OK. I agree that we did not pay the ransom. Maybe re-reading my post you can see that is not what it meant?I don't believe we paid a ransom to the devil/Satan. At least that's not been taught to me or what I've watched and learned in the lectures I've seen.
St. Gregory the Theologian - "Now we are on this to examine another fact and dogma, which in my judgment, is very necessary to inquire into. to whom was that blood offered that was shed for us, and why was it shed? I mean the precious and famous blood of our God and High Priest and Sacrifice. We were detained in bondage by the evil one. Sold under sin, and receiving pleasure in exchange for wickedness. Now, since a ransom belongs only to him who holds in bondage, I ask then to whom was this offered and for what cause? If it was offered to the evil one, what an outrage to say such a thing.

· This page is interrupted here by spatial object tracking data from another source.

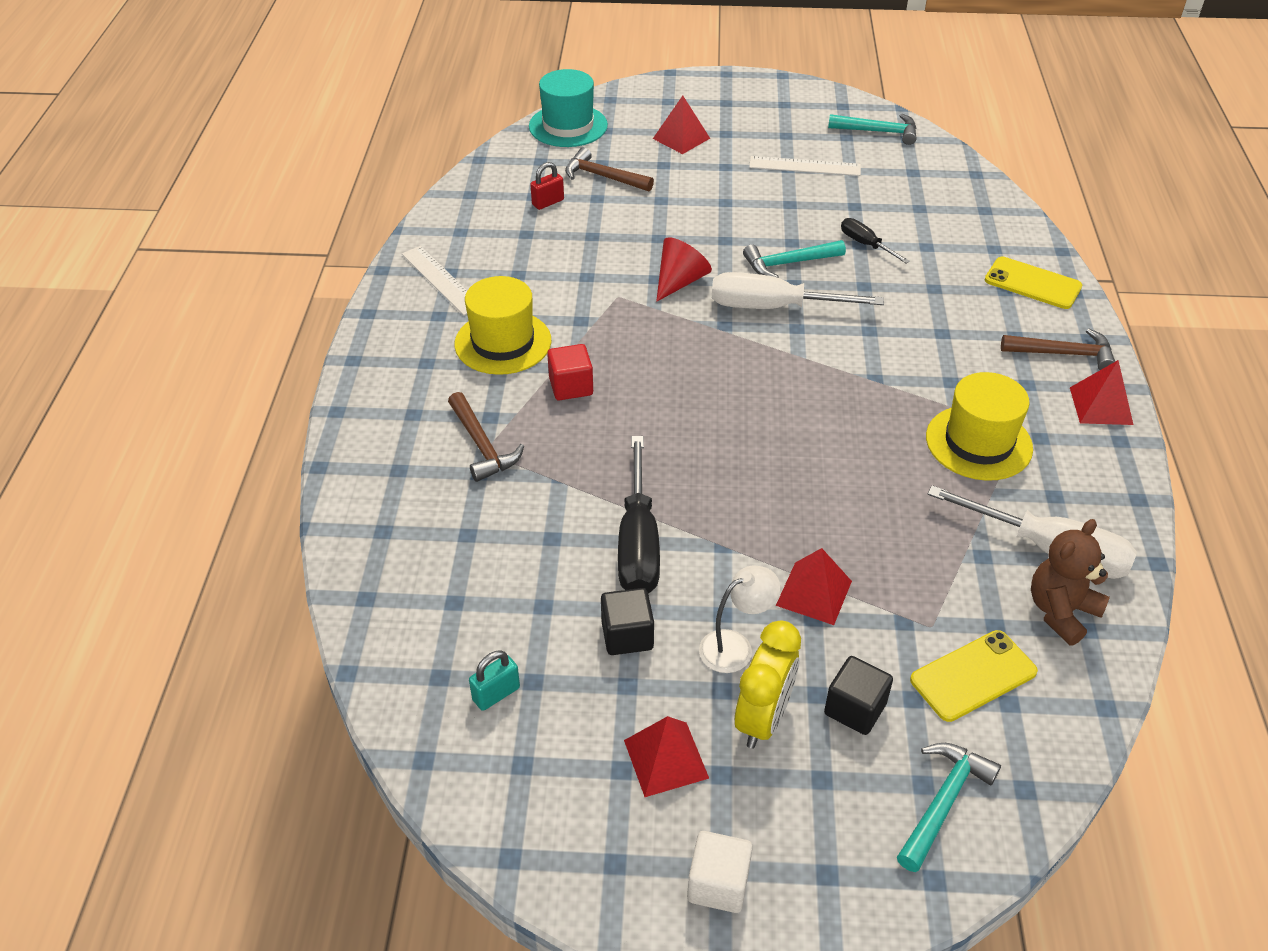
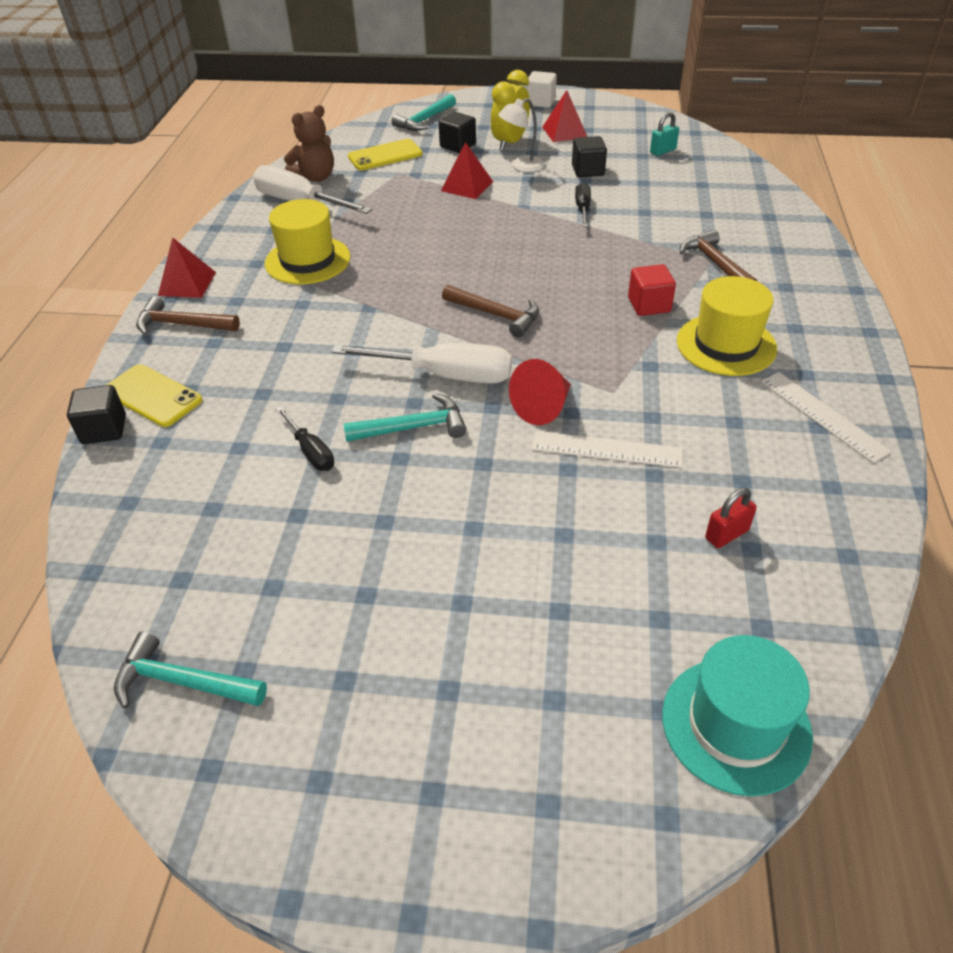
camera: 175 degrees left, 0 degrees up
(603, 177) = (653, 584): brown hammer -> brown hammer (496, 315)
(638, 542) = (582, 209): black screwdriver -> black screwdriver, size x0.53
(681, 138) = (528, 678): red pyramid -> none
(804, 166) = (338, 597): white ruler -> white ruler (607, 449)
(1050, 256) = (104, 429): none -> black cube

If the robber receives ransom not only from God, but a ransom which consists of God Himself and has such a lusterous payment for his tyranny, then it would have been right for Him to have left us alone all together. But if it was offered to God the Father, I ask first how? For it was not by God the Father that we were being oppressed. And next, on what principle did the blood of His only begotten Son delight the Father who would not even receive Isaac when he was being sacrificed by his father, Abraham, but changed the sacrifice by putting a ram in his place. Is it not evident that the Father accepts Him, but neither asked for, that neither asked for the sacrifice, nor demanded it, but on account of the Incarnation, and because humanity must be sanctified by the humanity of God, voluntarily, that He might deliver Himself and overcome the tyrant and draw us to Himself by the mediation of His Son, who also arranged this to the honor of the Father, whom it is clear, He obeys in all things."
http://orthodoxeducation.blogspot.com/"O God, our God, Who has sent us the Heavenly Bread, the Food of the entire world, our Lord and our God Jesus Christ, to save us, to ransom us, to do us good, to bless and sanctify us; do Thou Thyself bless this offering and accept it at Thine Altar above the Heavens. Remember in Thy Goodness and loving kindness both those who brought this offering, and those for whom they brought it; and keep us blameless in the celebration of Thy Holy Sacraments; for Holy and glorious is Thy name, of the Father, and of the Son, and of the Holy Spirit, always, now and forever and from all ages to all ages. Amen."